We Can’t State For Certain That Chevrolet Is Building a Mid-Engine Corvette, But…
There’s been a lot of buzz of late about the mid-engine Corvette. Ironically, the one voice that has been absent from all the clamor has been Chevrolet itself. However, we’ve now learned that General Motors has been awarded three new adaptive aero technology patents. Based on the information contained in the submitted patent drawings, this new technology was specifcially designed/configured for a high-performance sports car….like a mid-engine Corvette.
The three new adaptive aero technology patents that GM now possesses are for: Active Side-Skirts, Active Spoilers and Downforce Generating Ducts. What’s most interesting about the patent filings is that all three drawings submitted show the new technology integrated into a C7 Corvette. The most probable reason the patents were submitted this way was to avoid image leaks that showed renderings of the mid-engine Corvette from finding their way onto the internet. It’s also possible that GM still has further variant of the C7 Corvette that they wish to produce that might showcase some of this tech.
Here is a brief overview (and a copy of the image that accompanied the patent filing) for each of the technology patents that GM was awarded this week.
Active Side Skirts
As the patent application states, the vehicle side skirts are an aerodynamic device typically fitted to the sides of the vehicle’s body between the front and rear wheels.

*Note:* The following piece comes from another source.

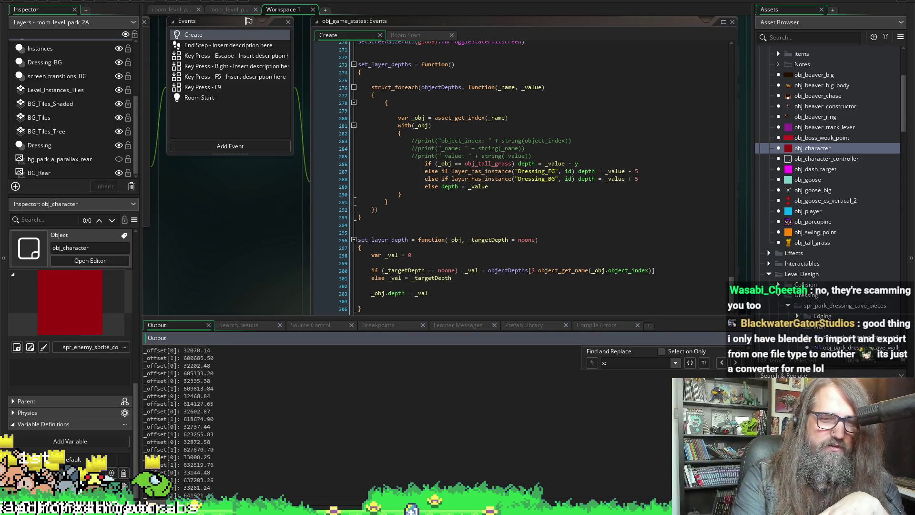
scroll(405, 420, up, 15)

The reason for installing these skirts is to improve streamline ambient airflow around the rear wheels, thereby reducing drag. The patent states that “the larger the area of the side skirts, the lower aerodynamic drag on the vehicle.” This system also has sensors that can detect the rotating speed of the wheel as well as the speed of the vehicle relative to the road surface. There’s also a controller that’s programmed to send commands to actuators that can extend and retract the side skirts “toward and away from the road surface.”
Like the side skirts above, this new active spoiler includes sensors that communicate all information deemed necessary for controlling the unit. These sensors monitor the rotating speed of the rear wheels as well as detecting the velocity of ambient airflow relative to the vehicle. There are even sensors that monitor the steering wheel angle and detect yaw rate. All of this information is then fed to the controller which then adjusts the rear spoiler’s height and angle.

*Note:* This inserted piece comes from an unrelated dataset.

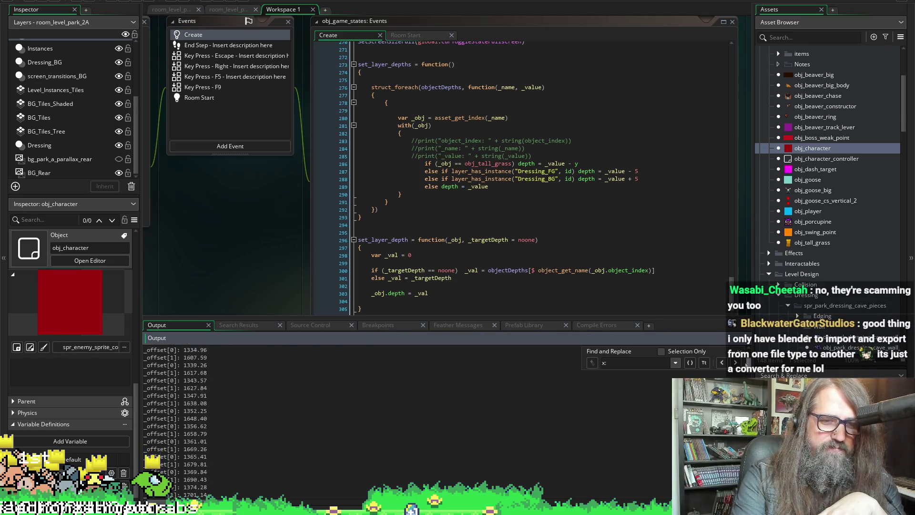
scroll(405, 420, down, 5)
scroll(244, 432, up, 9)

Downforce Generating Ducts
Ducts are used to move air from one part of the car to another. For example, the C7 has ducts on the rear quarter panels used for cooling the transmission and differential fluids. However, on a mid-engine platform, cooling is even more important.
Forward-facing ducts are present specifically to capture air and then route it into the various areas that require additional cooling. What GM has done with this patent is make the ducts a fully-enclosed structure. There’s now an entry port positioned to receive the ambient airflow and a second/exit port to exhaust the airflow from the duct. These two ports, combined with the fully-enclosed structure are configured to generate an aerodynamic downforce on the vehicle while in motion. What makes this particular tech even more impressive is the fact that these ducts can mounted be on both the top and bottom of the car.

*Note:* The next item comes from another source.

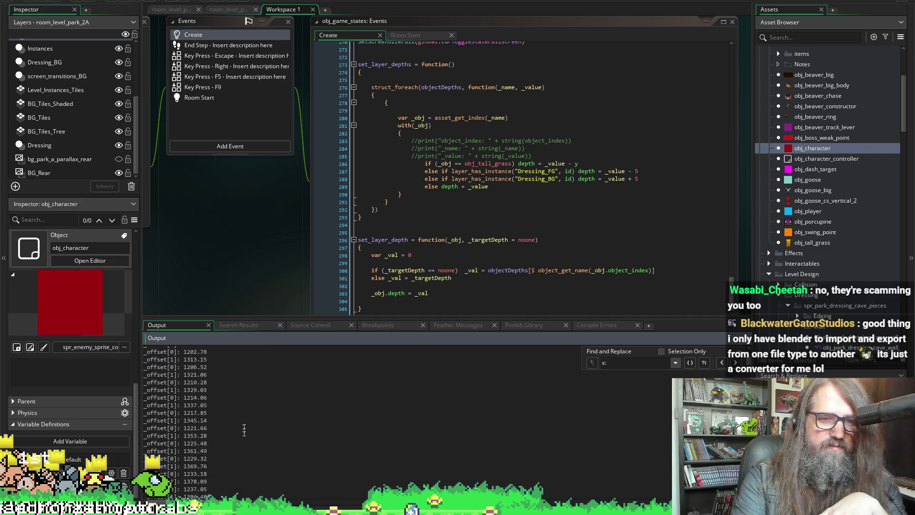
scroll(244, 417, up, 12)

While these patents are conclusive proof that GM is building a mid-engine Corvette, this is compelling evidence that these new technologies are going to be used on a variant of the sports car. Moreover, the fact that the last of these technologies listed – the Downforce Generating Ducts – is designed to direct air into the rear half of the car certainly lends credence to the idea that a mid-engine car of somesort is being developed.